BEGIN Text for analysis

Niantic, the makers of Pokémon Go, responded today to a letter from Sen. Al Franken that questioned the wildly popular game’s privacy features. Niantic defended the game’s use of players’ location data and explained how it collects consent from the parents of players under the age of 13.
Niantic also described the types of data it collects from players, and hinted at what data it might scrape up in future releases of the app. The company is currently working to roll out sponsored locations in the U.S., which raises new questions about user privacy.
Pokémon Go kicked up controversy soon after its release when some players using iOS noticed that the game required full access and control over their Google accounts. Niantic blamed a bug and the issue was quickly resolved, but questions about how much the app invades users’ privacy remained, and ultimately led to the inquiry by Sen. Franken.
The Minnesota senator asked Niantic to explain several key details about how Pokémon Go works, including whether all the data collection was necessary, how data will be shared and how parental consent is obtained for kids who play the game.
Of course, location data is necessary for the game to function — players catch Pokémon and visit PokéStops that are nearby, so the app has to know where they are. But the app also gathers information about the device the player is using, and Niantic says it might soon collect information about the user’s language preferences.
“Country is collected and stored, to provide a user the appropriate experience; language may be stored in future updates, for the same purpose,” Niantic general counsel Courtney Greene Power wrote in the letter to Sen. Franken (PDF). “The app collects certain information to facilitate important quality and stability objectives and to prevent abuse. This includes information such as mobile operating system, mobile device identifier, and hardware build information. This information is used to debug phone-specific game problems and to detect and deter cheating in the game.”

END Text for analysis
BEGIN Records provided

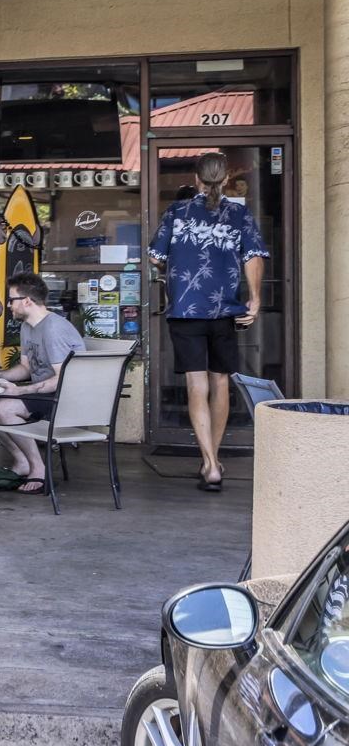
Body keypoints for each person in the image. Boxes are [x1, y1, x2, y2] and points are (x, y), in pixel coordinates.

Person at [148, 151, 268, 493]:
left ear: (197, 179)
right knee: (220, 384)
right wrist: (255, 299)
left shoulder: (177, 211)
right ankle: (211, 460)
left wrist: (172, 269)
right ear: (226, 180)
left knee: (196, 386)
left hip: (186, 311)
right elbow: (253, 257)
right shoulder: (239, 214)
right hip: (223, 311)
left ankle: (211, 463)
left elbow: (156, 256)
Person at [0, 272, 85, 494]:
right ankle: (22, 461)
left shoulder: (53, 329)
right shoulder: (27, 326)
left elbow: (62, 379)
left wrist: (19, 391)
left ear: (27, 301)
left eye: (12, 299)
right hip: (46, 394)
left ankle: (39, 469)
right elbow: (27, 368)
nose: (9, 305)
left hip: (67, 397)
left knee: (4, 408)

END Records provided
BEGIN Records provided

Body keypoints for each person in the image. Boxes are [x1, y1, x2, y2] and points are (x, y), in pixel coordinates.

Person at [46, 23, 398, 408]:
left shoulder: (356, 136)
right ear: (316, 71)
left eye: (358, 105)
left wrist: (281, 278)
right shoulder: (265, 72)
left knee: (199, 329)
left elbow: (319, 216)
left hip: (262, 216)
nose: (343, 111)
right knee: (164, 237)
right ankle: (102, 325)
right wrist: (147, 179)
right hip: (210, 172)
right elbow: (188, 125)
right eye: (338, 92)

END Records provided
BEGIN Records provided

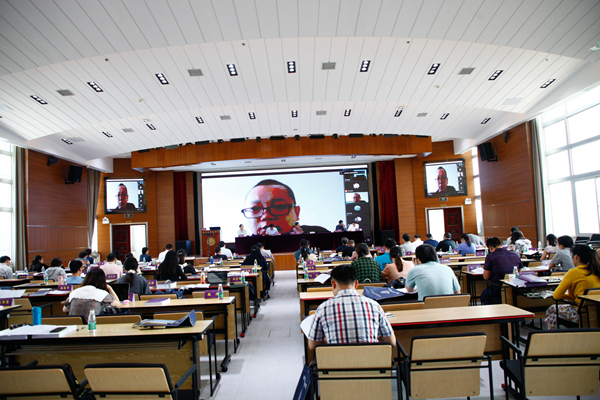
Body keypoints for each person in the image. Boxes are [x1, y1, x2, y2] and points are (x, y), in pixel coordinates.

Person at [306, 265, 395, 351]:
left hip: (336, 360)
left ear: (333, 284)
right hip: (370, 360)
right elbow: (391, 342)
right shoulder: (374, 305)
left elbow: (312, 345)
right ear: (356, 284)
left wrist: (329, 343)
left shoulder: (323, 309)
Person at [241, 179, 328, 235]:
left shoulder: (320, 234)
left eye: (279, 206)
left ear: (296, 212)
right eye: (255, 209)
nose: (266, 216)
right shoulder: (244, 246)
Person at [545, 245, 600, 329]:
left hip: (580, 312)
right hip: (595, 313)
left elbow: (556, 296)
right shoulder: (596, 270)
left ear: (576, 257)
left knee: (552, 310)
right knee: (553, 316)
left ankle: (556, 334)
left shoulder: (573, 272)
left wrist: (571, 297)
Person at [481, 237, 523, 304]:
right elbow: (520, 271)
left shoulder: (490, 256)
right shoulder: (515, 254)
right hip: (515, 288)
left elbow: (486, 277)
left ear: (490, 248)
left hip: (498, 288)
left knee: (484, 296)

END Records provided

▸ What you should do: Please copy the Pokémon Go privacy article between "Niantic also described" and "play the game.", inclusive, and swap "players" for "users".

▸ Answer area:
Niantic also described the types of data it collects from users, and hinted at what data it might scrape up in future releases of the app. The company is currently working to roll out sponsored locations in the U.S., which raises new questions about user privacy.
Pokémon Go kicked up controversy soon after its release when some users using iOS noticed that the game required full access and control over their Google accounts. Niantic blamed a bug and the issue was quickly resolved, but questions about how much the app invades users’ privacy remained, and ultimately led to the inquiry by Sen. Franken.
The Minnesota senator asked Niantic to explain several key details about how Pokémon Go works, including whether all the data collection was necessary, how data will be shared and how parental consent is obtained for kids who play the game.